Le communisme imposé à la Roumanie à la fin de la deuxième guerre mondiale coupa net cette évolution vers les structures occidentales. Le même pendule de l’Histoire réorienta la Roumanie vers l’Est; l’«île latine» qui cherchait depuis quelque temps à naviguer vers l’Ouest fut obligée de réintégrer la mer slave. Plus q’un siècle d’histoire fut ainsi gaspillé (il aurait fallu, probablement, encore deux générations pour mener à terme, et en profondeur, le processus d’occidentalisation). Le communisme a presque tout détruit, afin de reconstruire sur une base différente. C’était en fait sa philosophie: la création d’un monde nouveau. La fin de cette aventure idéologique et la chute du système ont ramené les Roumains à la «case départ» – cette d’une nouvelle tentative de se déplacer vers l’Ouest (avec la difficulté supplémentaire des structures et mentalités encombrantes – héritées du communisme – qui rendent le chemin moins pratiquable que jadis).

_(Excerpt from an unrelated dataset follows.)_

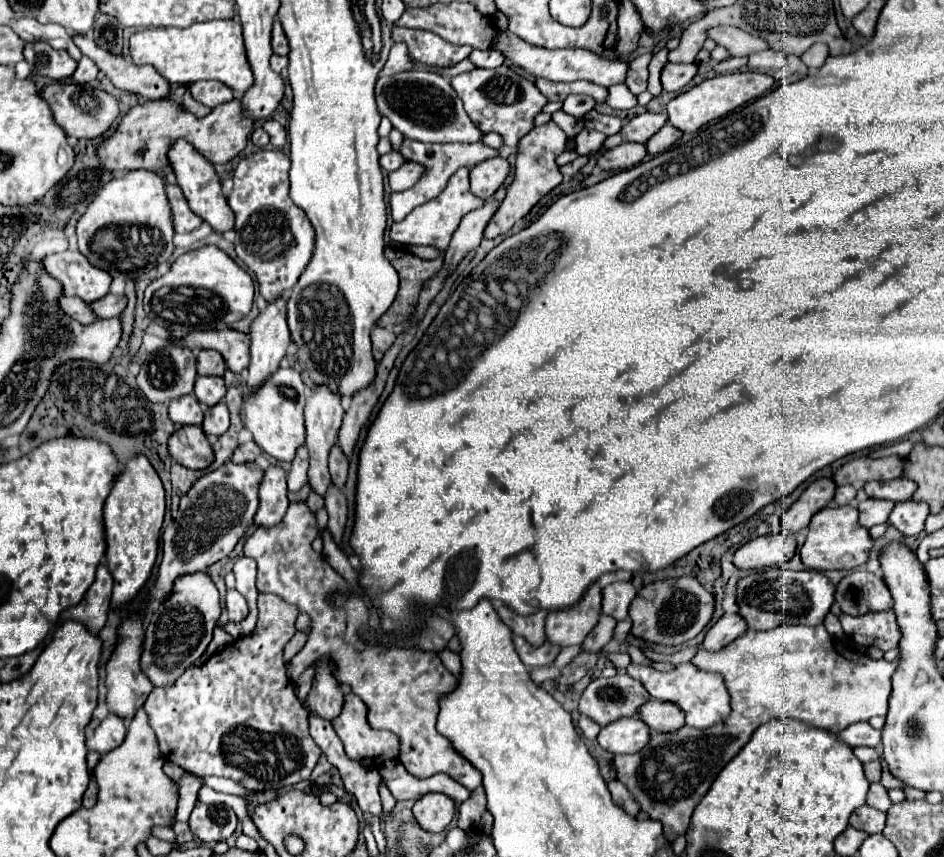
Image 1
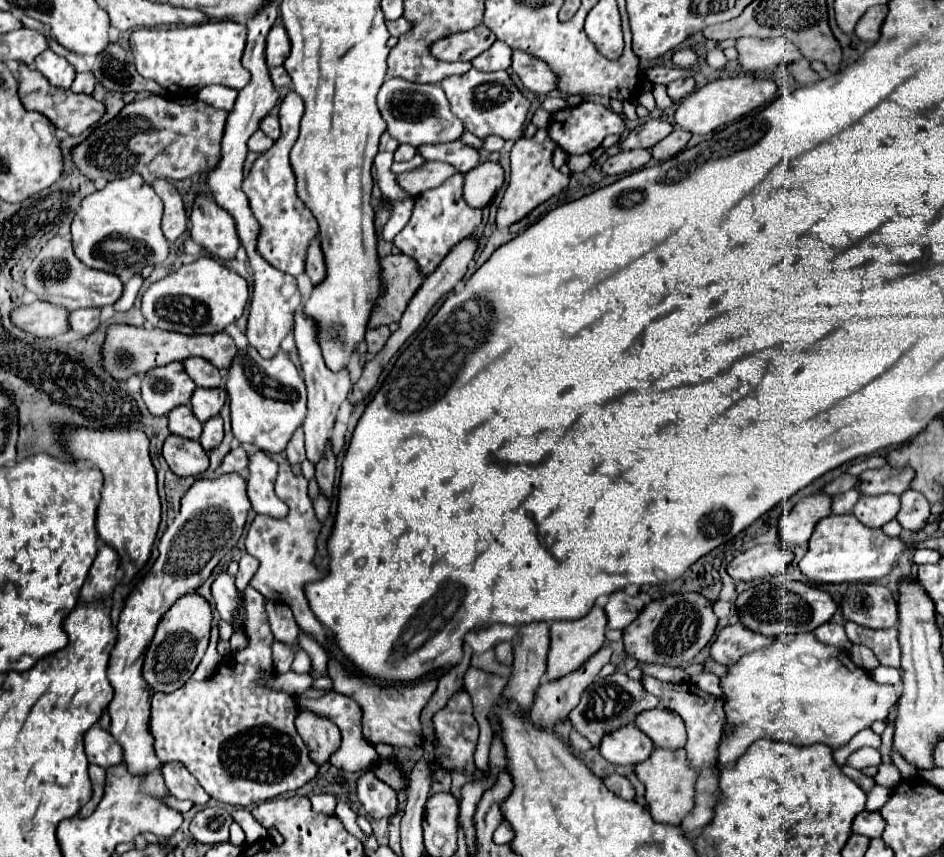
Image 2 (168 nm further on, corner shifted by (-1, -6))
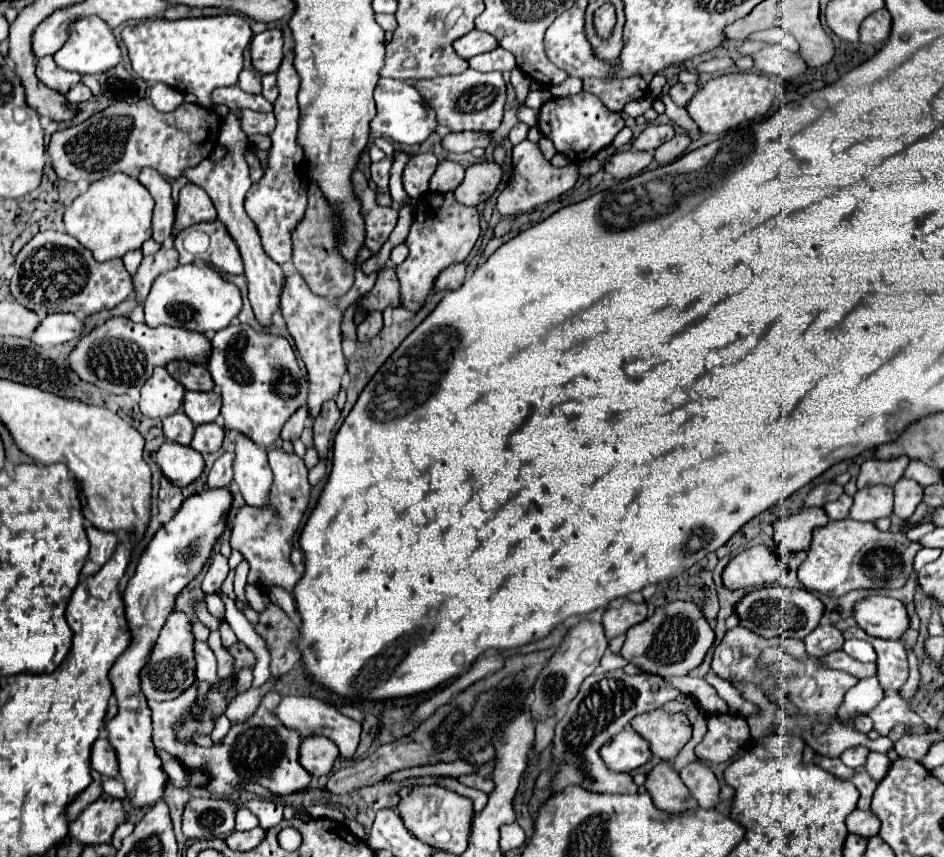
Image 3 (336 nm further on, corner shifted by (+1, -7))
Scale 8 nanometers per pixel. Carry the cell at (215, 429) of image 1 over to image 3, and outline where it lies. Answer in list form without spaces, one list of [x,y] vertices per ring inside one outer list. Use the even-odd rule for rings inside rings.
[[[213,421],[213,423],[205,423],[205,425],[197,425],[195,427],[195,435],[191,441],[191,447],[199,453],[215,453],[221,449],[225,431],[223,427]]]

Ainsi, les aléas de l’histoire ont porté les Roumains dans tous les sens. Le côté négatif du bilan est évident. L’instabilité est devenue règle de vie, engendrant peu de confiance dans un avenir toujours incertain, la tentation du repli sur soi, la quête du compromis plutôt que des grands principes directeurs… Sans tomber dans une facile psychologie des peuples, il est permis de penser que les multiples contradictions de l’histoire parcourue ont dû laisser des traces dans le comportement des Roumains. Mais on doit considérer aussi le bon côté: la Roumanie est véritablement un pays européen, une des synthèses les plus riches et originales produites sur notre continent. Pour elle, le temps d’un choix décisif est venu. Elle doit tout simplement mettre une sourdine aux voix qui prêchent le repli ou une illusoire voie particulière, pour cultiver et développer ses remarquables aptitudes d’ouverture, sa capacité – prouvée au long des siècles – de communiquer, d’apprendre et d’assimiler. De se situer – sans sacrifier sa spécificité – à l’heure de l’histoire.